Projects Built With This Approach

These are projects I built using this doc-driven workflow. Regardless of how complete or polished they are, they were good material for practicing "locking context in docs and resuming work later." They’re not meant to be "big, impressive projects" so much as things I personally needed or simply wanted to try building.

  1. fp-pack
    https://github.com/superlucky84/fp-pack
    A practical functional toolkit for JavaScript/TypeScript. The goal was to make the "declarative readability" benefits of FP accessible with minimal prerequisite learning. Since isolating side effects in typical FP ecosystems (e.g., monads) can feel like a high barrier, I experimented with a SideEffect pattern to handle exception/early-exit flows.

  2. ctxbin
    https://github.com/superlucky84/ctxbin
    A CLI built as a "network clipboard" for quickly saving/loading context. The CLI form is easy for agents to learn and repeat, so I kept it simple and deterministic on purpose.

  3. ctxloc
    https://github.com/superlucky84/ctxloc
    ctxbin depends on a remote store like Upstash Redis, so I built a more accessible local-file-based variant. When needed, you can use ctxloc sync to synchronize with ctxbin (remote context) and use them together.

  4. jmemo
    https://github.com/superlucky84/jmemo
    Demo: memo.subtleflo.com
    A Markdown editor built on Monaco (with vim keybindings) for writing and managing documents. I built it primarily as a personal Markdown notebook.

  5. jmemo-viewer
    https://github.com/superlucky84/jmemo-view
    Demo: review.subtleflo.com
    A viewer that renders jmemo-written documents in a more readable way. Personally, I also use it to publish only my "book review" category.

  6. state-surface
    https://github.com/superlucky84/state-surface
    A server-driven UI model inspired by a friend’s paper on hypermedia. The server owns state and streams changes that drive the UI. Navigation is MPA-style, but within a page the UI updates in real time based on the server state stream. It’s not finished yet, but it’s farther along than it looks.


Closing

I suspect many people are already developing in a similar way. With AI in the loop, "keeping context alive" matters more than ever, and being intentional about documentation tends to pay off.

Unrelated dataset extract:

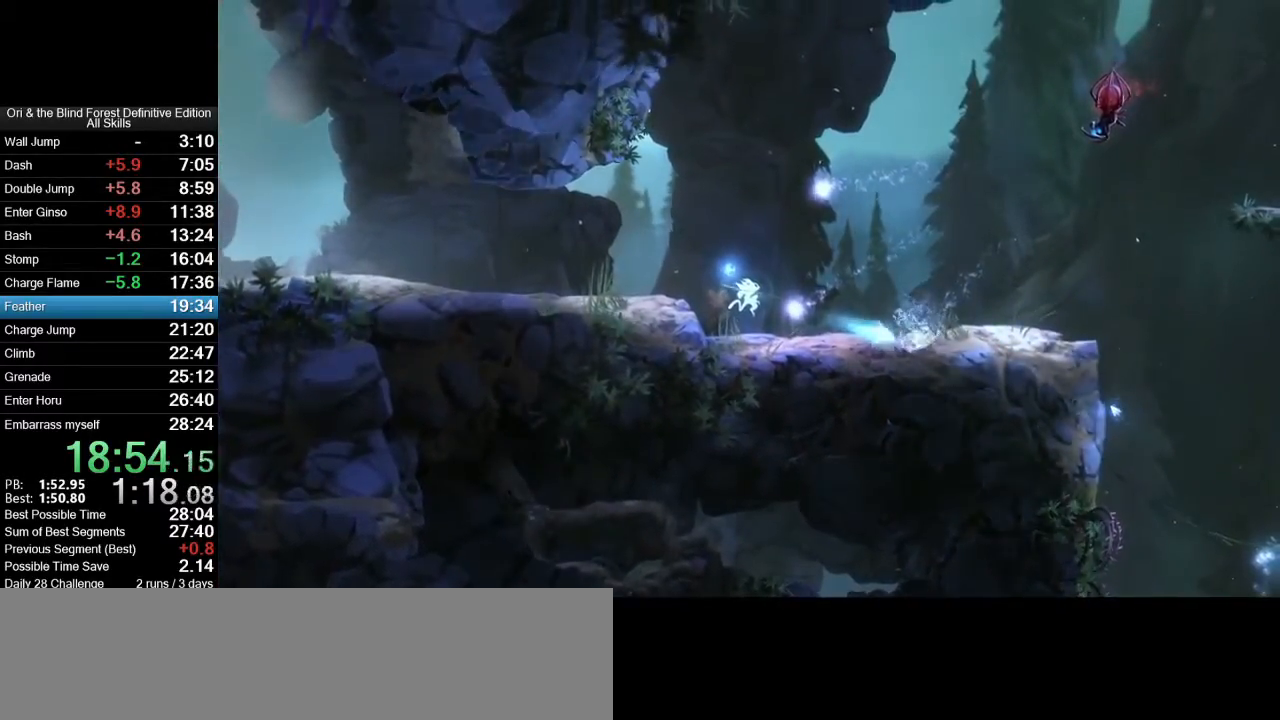
{"keys": ["d"], "mouse": [], "events": [[33, "x", "up"]]}
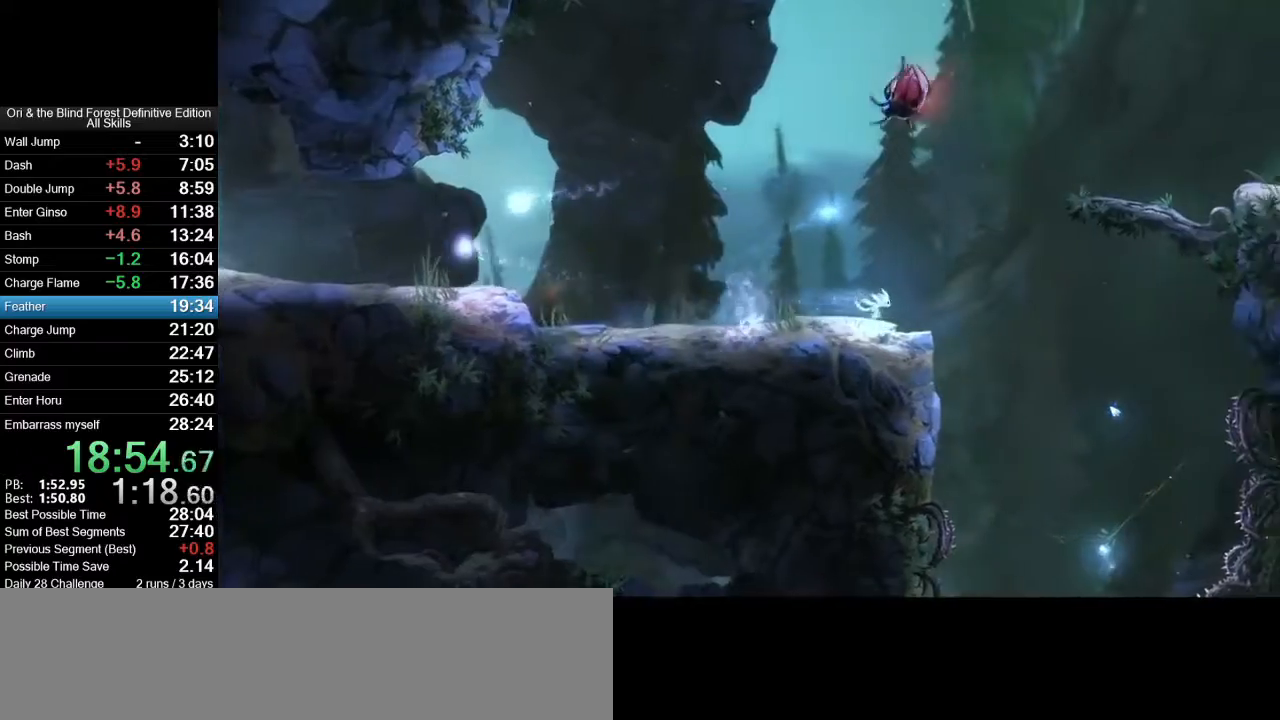
{"keys": ["s"], "mouse": [], "events": [[383, "d", "up"], [383, "s", "down"]]}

I also looked at a few open-source directions for maintaining context (I haven’t adopted them directly yet; they’re just references for now):

  • OpenViking: seems aimed at helping agents work more consistently via context/knowledge management.
  • Graphiti: seems to provide a graph-based approach to managing knowledge/context.

For now, this is enough for me. Models will keep improving, and better context-management tools and workflows will keep appearing. Even if the tools change, docs as an artifact will likely remain a durable asset.

If this helps someone think, "Oh, so you can develop like this too," that’s enough.